> Exercise objective: Please count the lines in the items below that contain the word "sujets", and reply with only that number.

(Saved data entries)
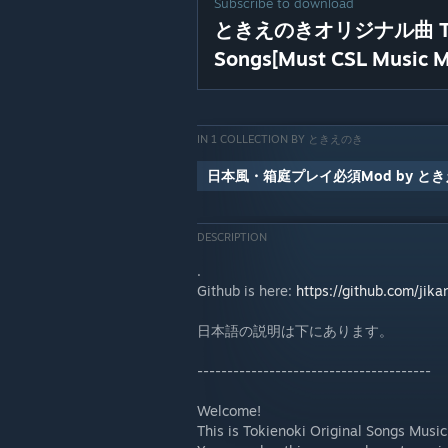
Subscribe to download
ときえのきオリジナル曲 Tokie
Songs[Must CSL Music 
IN 1 COLLECTION BY ときえのき
日本風・箱庭プレイ必須Mod by と
DESCRIPTION
.
Github is here:
https://github.com/jik
日本語の説明は下にあります。
---------------------------------------
Welcome!
This is Tokienoki Original Songs Music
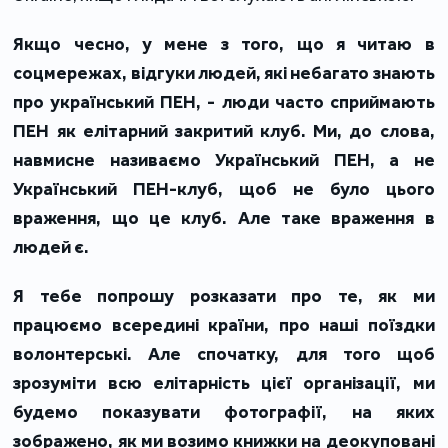
Якщо чесно, у мене з того, що я читаю в
соцмережах, відгуки людей, які небагато знають
про український ПЕН, - люди часто сприймають
ПЕН як елітарний закритий клуб. Ми, до слова,
навмисне називаємо Український ПЕН, а не
Український ПЕН-клуб, щоб не було цього
враження, що це клуб. Але таке враження в
людей є.
Я тебе попрошу розказати про те, як ми
працюємо всередині країни, про наші поїздки
волонтерські. Але спочатку, для того щоб
зрозуміти всю елітарність цієї організації, ми
будемо показувати фотографії, на яких
зображено, як ми возимо книжки на деокуповані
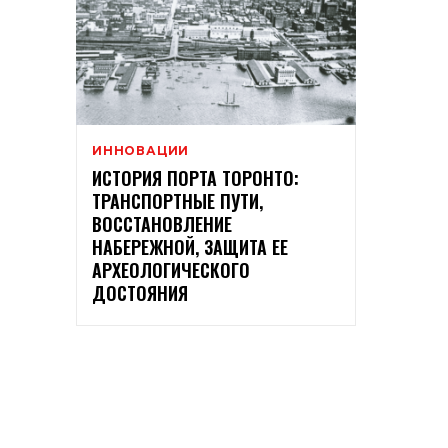
ИННОВАЦИИ
ИСТОРИЯ ПОРТА ТОРОНТО:
ТРАНСПОРТНЫЕ ПУТИ,
ВОССТАНОВЛЕНИЕ
НАБЕРЕЖНОЙ, ЗАЩИТА ЕЕ
АРХЕОЛОГИЧЕСКОГО
ДОСТОЯНИЯ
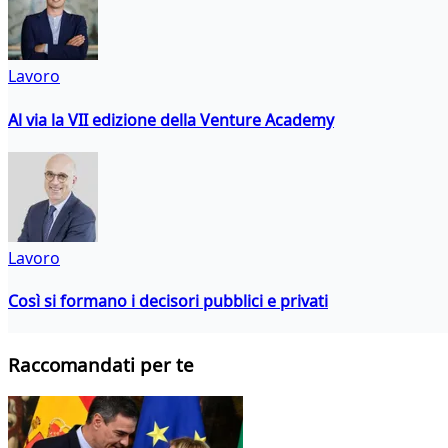
Lavoro
Al via la VII edizione della Venture Academy
Lavoro
Così si formano i decisori pubblici e privati
Raccomandati per te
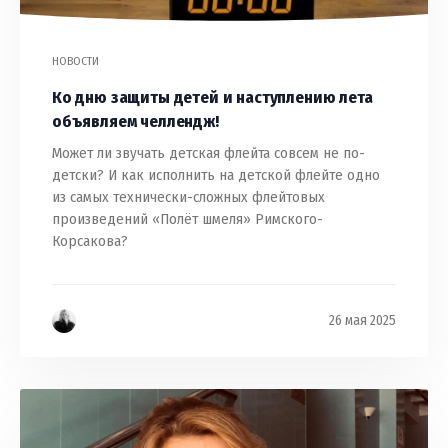
НОВОСТИ
Ко дню защиты детей и наступлению лета
объявляем челлендж!
Может ли звучать детская флейта совсем не по-
детски? И как исполнить на детской флейте одно
из самых технически-сложных флейтовых
произведений «Полёт шмеля» Римского-
Корсакова?
26 мая 2025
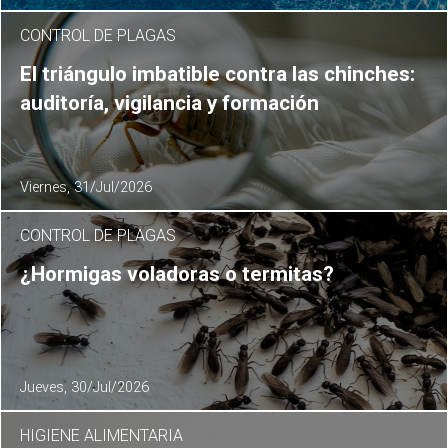
CONTROL DE PLAGAS
El triángulo imbatible contra las chinches:
auditoría, vigilancia y formación
Viernes, 31/Jul/2026
CONTROL DE PLAGAS
¿Hormigas voladoras o termitas?
Jueves, 30/Jul/2026
HIGIENE ALIMENTARIA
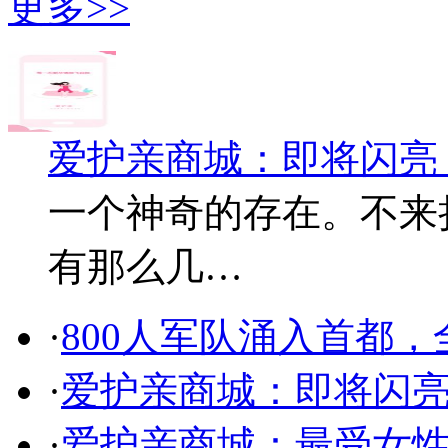
更多>>
爱护亲商城：即将闪亮
一个神奇的存在。不来
有那么几…
·
800人军队涌入首都
·
爱护亲商城：即将闪
·
爱护亲商城：最受女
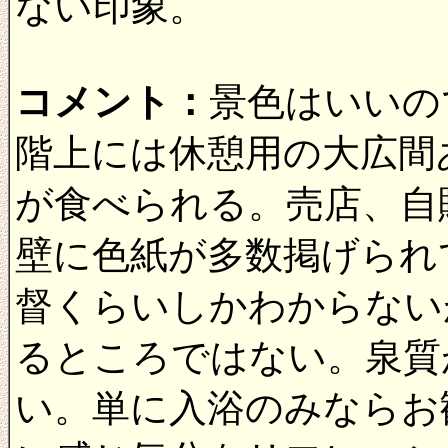
ない印象。
コメント：
景色はいいの
階上には休憩用の大広間
が食べられる。売店、自
壁に色紙が多数掲げられ
督くらいしかわからない
るところではない。泉質
い。単に入浴のみならお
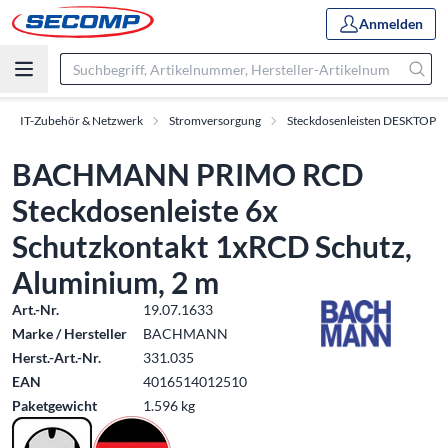
Anmelden
IT-Zubehör & Netzwerk
Stromversorgung
Steckdosenleisten DESKTOP
BACHMANN PRIMO RCD
Steckdosenleiste 6x
Schutzkontakt 1xRCD Schutz,
Aluminium, 2 m
Art.-Nr.
19.07.1633
Marke / Hersteller
BACHMANN
Herst.-Art.-Nr.
331.035
EAN
4016514012510
Paketgewicht
1.596 kg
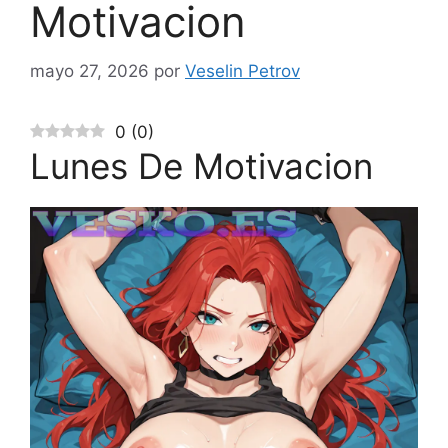
Motivacion
mayo 27, 2026
por
Veselin Petrov
0
(
0
)
Lunes De Motivacion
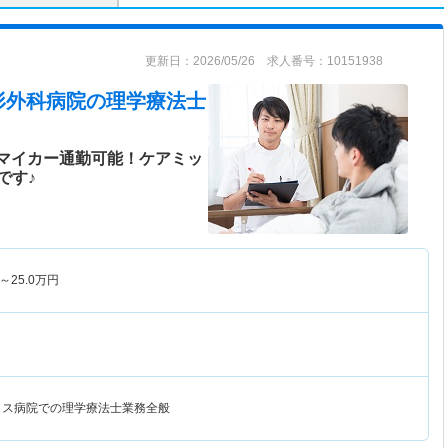
更新日：2026/05/26 求人番号：10151938
形外科病院
の理学療法士
！マイカー通勤可能！ケアミッ
です♪
～
25.0
万円
クス病院での理学療法士業務全般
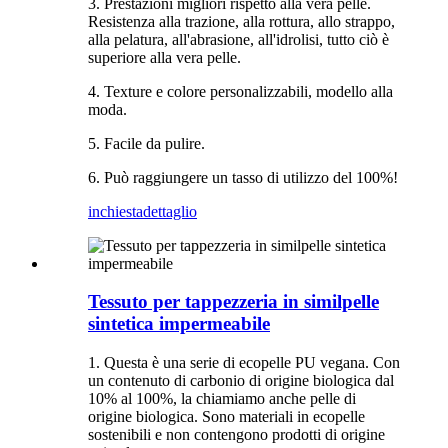
3. Prestazioni migliori rispetto alla vera pelle.
Resistenza alla trazione, alla rottura, allo strappo,
alla pelatura, all'abrasione, all'idrolisi, tutto ciò è
superiore alla vera pelle.
4. Texture e colore personalizzabili, modello alla
moda.
5. Facile da pulire.
6. Può raggiungere un tasso di utilizzo del 100%!
inchiesta
dettaglio
Tessuto per tappezzeria in similpelle
sintetica impermeabile
1. Questa è una serie di ecopelle PU vegana. Con
un contenuto di carbonio di origine biologica dal
10% al 100%, la chiamiamo anche pelle di
origine biologica. Sono materiali in ecopelle
sostenibili e non contengono prodotti di origine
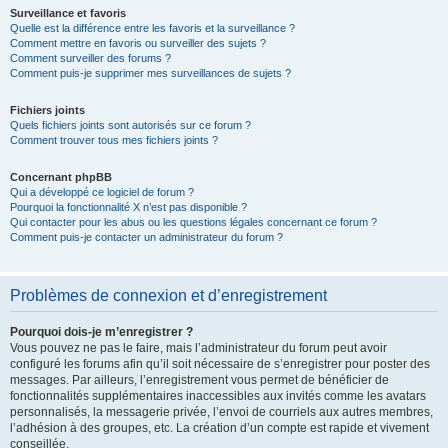
Surveillance et favoris
Quelle est la différence entre les favoris et la surveillance ?
Comment mettre en favoris ou surveiller des sujets ?
Comment surveiller des forums ?
Comment puis-je supprimer mes surveillances de sujets ?
Fichiers joints
Quels fichiers joints sont autorisés sur ce forum ?
Comment trouver tous mes fichiers joints ?
Concernant phpBB
Qui a développé ce logiciel de forum ?
Pourquoi la fonctionnalité X n’est pas disponible ?
Qui contacter pour les abus ou les questions légales concernant ce forum ?
Comment puis-je contacter un administrateur du forum ?
Problèmes de connexion et d’enregistrement
Pourquoi dois-je m’enregistrer ?
Vous pouvez ne pas le faire, mais l’administrateur du forum peut avoir
configuré les forums afin qu’il soit nécessaire de s’enregistrer pour poster des
messages. Par ailleurs, l’enregistrement vous permet de bénéficier de
fonctionnalités supplémentaires inaccessibles aux invités comme les avatars
personnalisés, la messagerie privée, l’envoi de courriels aux autres membres,
l’adhésion à des groupes, etc. La création d’un compte est rapide et vivement
conseillée.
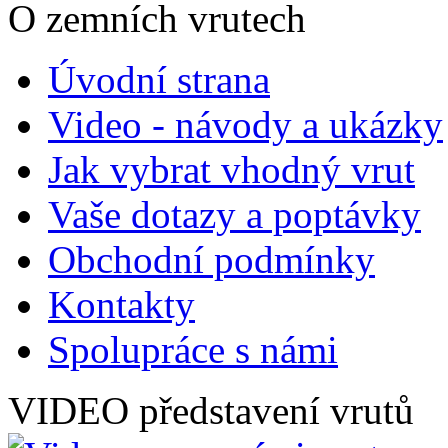
O zemních vrutech
Úvodní strana
Video - návody a ukázky
Jak vybrat vhodný vrut
Vaše dotazy a poptávky
Obchodní podmínky
Kontakty
Spolupráce s námi
VIDEO představení vrutů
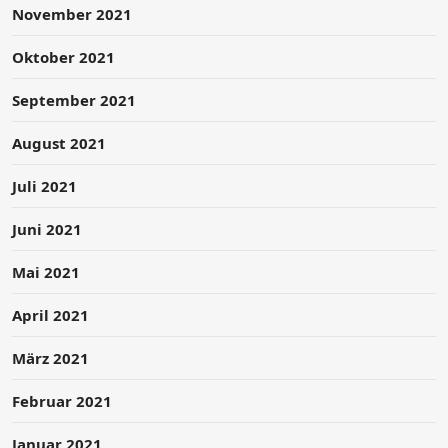
November 2021
Oktober 2021
September 2021
August 2021
Juli 2021
Juni 2021
Mai 2021
April 2021
März 2021
Februar 2021
Januar 2021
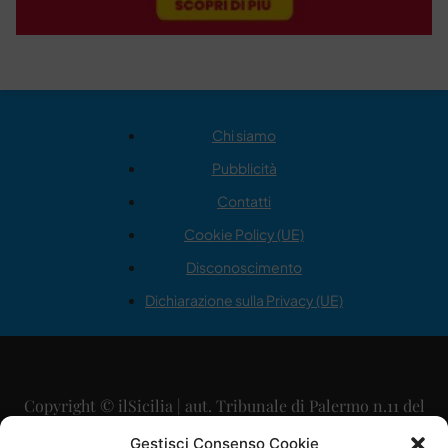
Chi siamo
Pubblicità
Contatti
Cookie Policy (UE)
Disconoscimento
Dichiarazione sulla Privacy (UE)
Copyright © ilSicilia | aut. Tribunale di Palermo n.11 del
29/09/2015
Gestisci Consenso Cookie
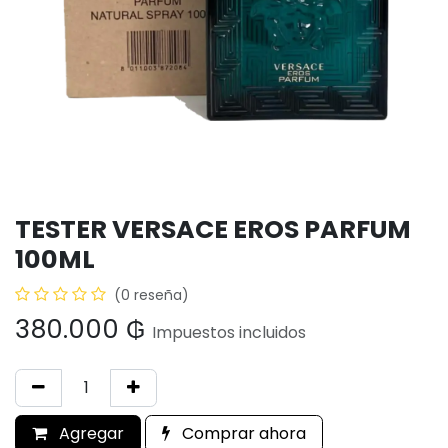
TESTER VERSACE EROS PARFUM
100ML
(0 reseña)
380.000
₲
Impuestos incluidos
Agregar
Comprar ahora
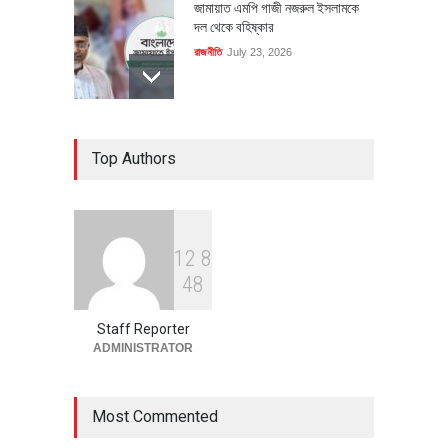
জামায়াত এমপি গাজী নজরুল ইসলামকে
দল থেকে বহিষ্কার
রাজনীতি
July 23, 2026
৪০০ মিলিয়ন ডলারের বিদেশি বিনিয়োগ
Top Authors
বাস্তবায়নের পথে
অর্থনীতি
July 23, 2026
1
2
8
বৈশ্বিক প্রতিযোগিতা সক্ষমতা বাড়াতে
4
8
পোশাক শিল্পে নতুন উদ্যোগ
অর্থনীতি
July 23, 2026
Staff Reporter
ADMINISTRATOR
Most Commented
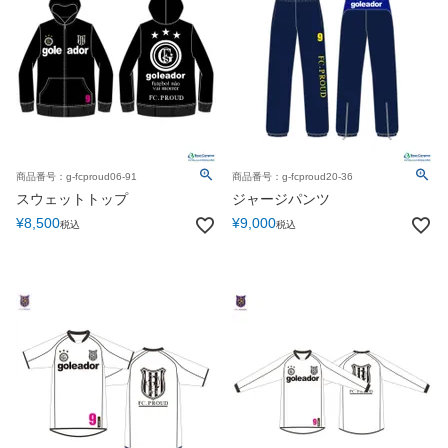
商品番号：g-fcproud06-91
商品番号：g-fcproud20-36
スウェットトップ
ジャージパンツ
¥
8,500
¥
9,000
税込
税込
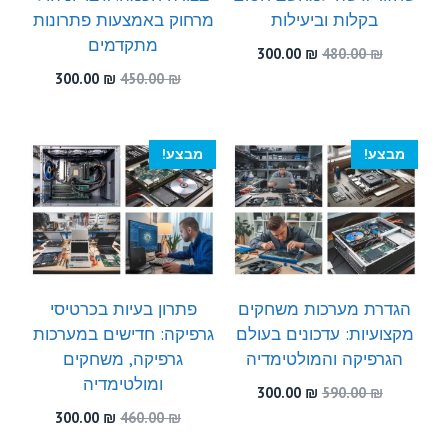
בקלות וביעילות
מרחוק באמצעות פתרונות
מתקדמים
המחיר
המחיר
300.00
₪
480.00
₪
המקורי
הנוכחי
המחיר
המחיר
300.00
₪
450.00
₪
היה:
הוא:
המקורי
הנוכחי
300.00 ₪.
480.00 ₪.
היה:
הוא:
300.00 ₪.
450.00 ₪.
מבצע!
מבצע!
הגדרת מערכות משחקים
פתרון בעיות בכרטיסי
מקצועיות: עדכונים בעולם
גרפיקה: חדישים במערכות
הגרפיקה והמולטימדיה
גרפיקה, משחקים
ומולטימדיה
המחיר
המחיר
300.00
₪
590.00
₪
המקורי
הנוכחי
המחיר
המחיר
300.00
₪
460.00
₪
היה:
הוא:
המקורי
הנוכחי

> Exercise response: 2